• Work item A
Please return the stretch of the engagement-session thread below from "## y75stingray (Oct" through "what you think.".
• Work item B
In the engagement-session thread below, what did tirediron say he would have skipped in #3?

• Document extract
········
# Fall engagement session in Michigan



## y75stingray (Oct 29, 2010)

Recently shot a couple in a state park and local bar. This is my second paid engagement shoot and my first time using fill flash. Let me know what you think.

1. 
	

	
	
		
		

		
			





2. 
	

	
	
		
		

		
		
	


	




3. 
	

	
	
		
		

		
		
	


	




4. 
	

	
	
		
		

		
		
	


	




5. 
	

	
	
		
		

		
		
	


	




6. 
	

	
	
		
		

		
		
	


	




7. 
	

	
	
		
		

		
		
	


	




8.


----------



## Derrel (Oct 29, 2010)

Photos 2 and 3 seem a little average to me, but 6 and 7 make up for it.


----------



## tirediron (Oct 29, 2010)

A very nice set; I think I would have skipped the blanket in #3 and just had them laying directly on the leaves.


----------



## westerngirl14 (Oct 30, 2010)

#7 is amazing. I'm DIGGIN it! what an awesome idea!


----------



## y75stingray (Nov 1, 2010)

Derrel said:


> Photos 2 and 3 seem a little average to me, but 6 and 7 make up for it.


 

thanks,two and three were the couples requested poses so of course they were pretty typical.


----------



## y75stingray (Nov 1, 2010)
········
• Provided data
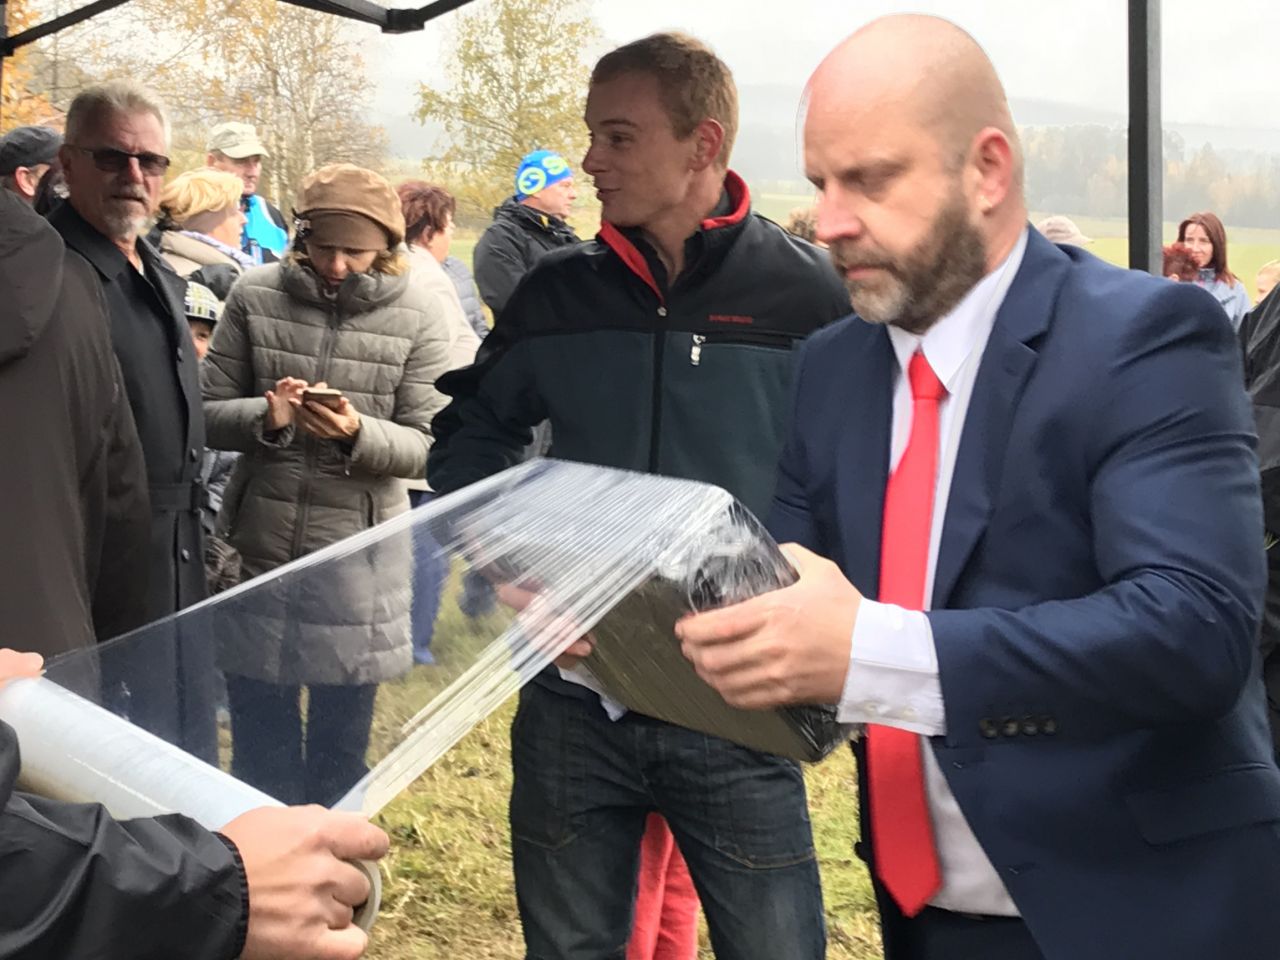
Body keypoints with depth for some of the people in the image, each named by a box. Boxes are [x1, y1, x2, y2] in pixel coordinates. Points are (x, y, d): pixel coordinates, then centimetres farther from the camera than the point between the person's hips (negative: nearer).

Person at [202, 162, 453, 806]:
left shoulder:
········
• Written answer A
## y75stingray (Oct 29, 2010)

Recently shot a couple in a state park and local bar. This is my second paid engagement shoot and my first time using fill flash. Let me know what you think.

• Written answer B
The blanket.